If you want to be a better writer, you have to read, read, read. If you want to be a better reader, you have to write, write, write. Most teachers understand the reciprocal relationship between reading and writing. The question is, how do we get our students to read and write and then write and read some more?
Virtual author visits are a good start. Thanks to Skype, Google Hangouts, and Zoom, it’s easier than ever to host published authors in your classroom. Last year, my students met with many authors, and each visit inspired them (and me) to read and write with renewed energy and purpose.
A Writer’s Life
As the school librarian and a teacher who is keenly interested in literacy, I want my students to think of themselves as writers. Real writers. Why? Because writers write, and when we do, we think. To write is to explore worlds, both those within and those that surround us. Writing is rigor. “Real” writers know that, and when they talk to students they share that message. When students hang out with writers, they see themselves as a part of a writing community, and that leads them to think of themselves as real writers too.
Preparing for a Visit
This year we visited with authors of fiction and nonfiction, picture books and novels, from places near and far. Preparation was simple and fruitful in and of itself. If a student wanted a visit with an author, they only had to do one thing—read one of the author’s books. For most, the excitement of knowing they would meet the author and be allowed to ask her or him questions drove students to read several books.

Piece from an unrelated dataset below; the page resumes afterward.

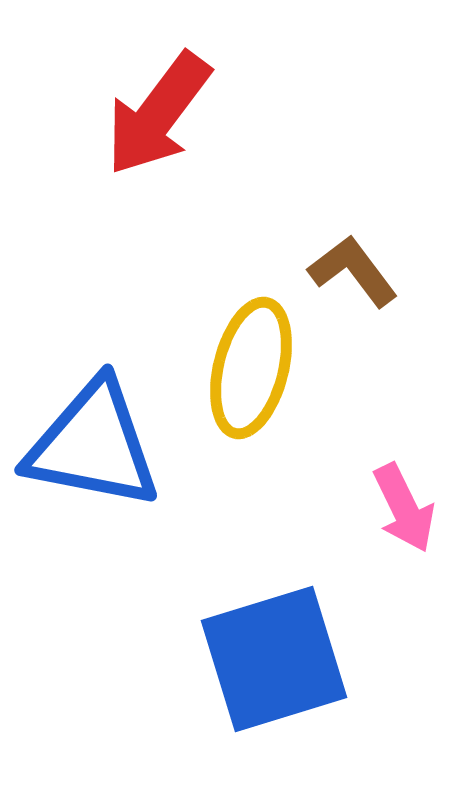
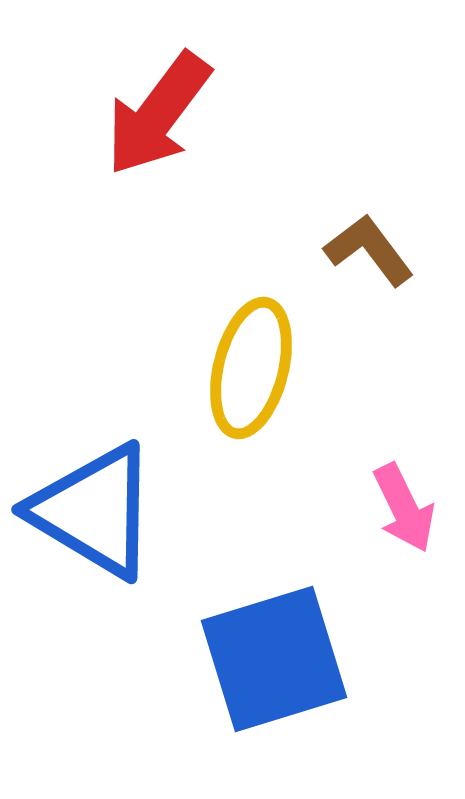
brown L-shape: moved 16 px right, 21 px up
blue triangle: moved 1 px right, 66 px down; rotated 20 degrees clockwise
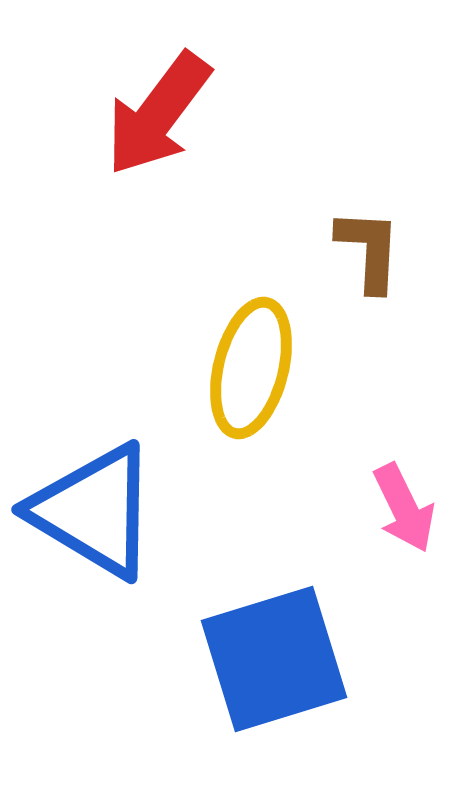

For some, it meant reading every single book written by the author.
Often, I would also ask students to write questions they might like to ask the author before the visit. Students asked an array of questions, everything from the expected “How do you get your ideas?” and “How long does it take to write a book?” to the career-oriented “Can you make enough money as a writer?” to the poignant “Do you think your stories help kids deal with tough times?”
Inviting an Author to Your School
Finding authors is usually easy. Even a simple Google search will yield results—an email address or Twitter handle, for example. I’ve had good luck finding visitors on the Skype in the Classroom site and through the blog of author Kate Messner.
About half of the authors I’ve worked with ask for remuneration for Skype visits, anywhere from $50 for an hour to $350. The other half offer free Skype visits for 15 to 30 minutes. Most authors have been willing to work with me if I didn’t have the funding. Some do advance sales; others ask me to send order forms home with the kids after the free or reduced cost visit.
Some of our favorites included:
- Jonathan Rand, author of both the American Chillers and Freddy Fernortner series. This visit wasn’t cheap, but it was well worth it. Rand is personable and relatable, and inspired students to read so many of his books, I could barely keep them on the shelves.
- J.C. Phillipps, author of the picture books Monkey Ono and Wink: The Ninja Who Wanted to Nap was a hit too. She joined us for a free 30-minute Skype visit, answering questions and demonstrating how she uses a cut-paper technique to illustrate her stories.
- Laurie Keller read a book to students, answered their questions, and showed them how to draw the star of one of her picture books.
- Tracey Maurer, writer of over 100 nonfiction books, talked with students about how she does research, works with a publisher, and comes up with ideas for her texts.
- Chris Kreie shared his process for writing graphic novels and working with an illustrator.
Tips for a Smooth Visit
Having facilitated dozens of visits over the course of several years, I’ve learned a few things the hard way and can offer three tips to ensure your virtual visit goes well:
- Have plenty of copies of the author’s books available in advance of the visit. Share them freely so that students have a strong connection to the author.
- Try out the connection before the visit. The author won’t always be available for this, but practicing with Skype, Google Hangouts, Zoom, or other connection methods is a good idea.
- Share procedures with students in advance. I ask students to show active listening skills while the author is speaking and give them directions for where to stand and how to look into the webcam when they ask a question.
With each of these virtual visits, students made a connection with the world of reading and writing. In each case, they were inspired to read and write as a part of their own lives, engaging in hours of inspired thinking and creating.
Maybe one day, I’ll be able to invite a former student for a virtual visit as a published author. These kids are real writers.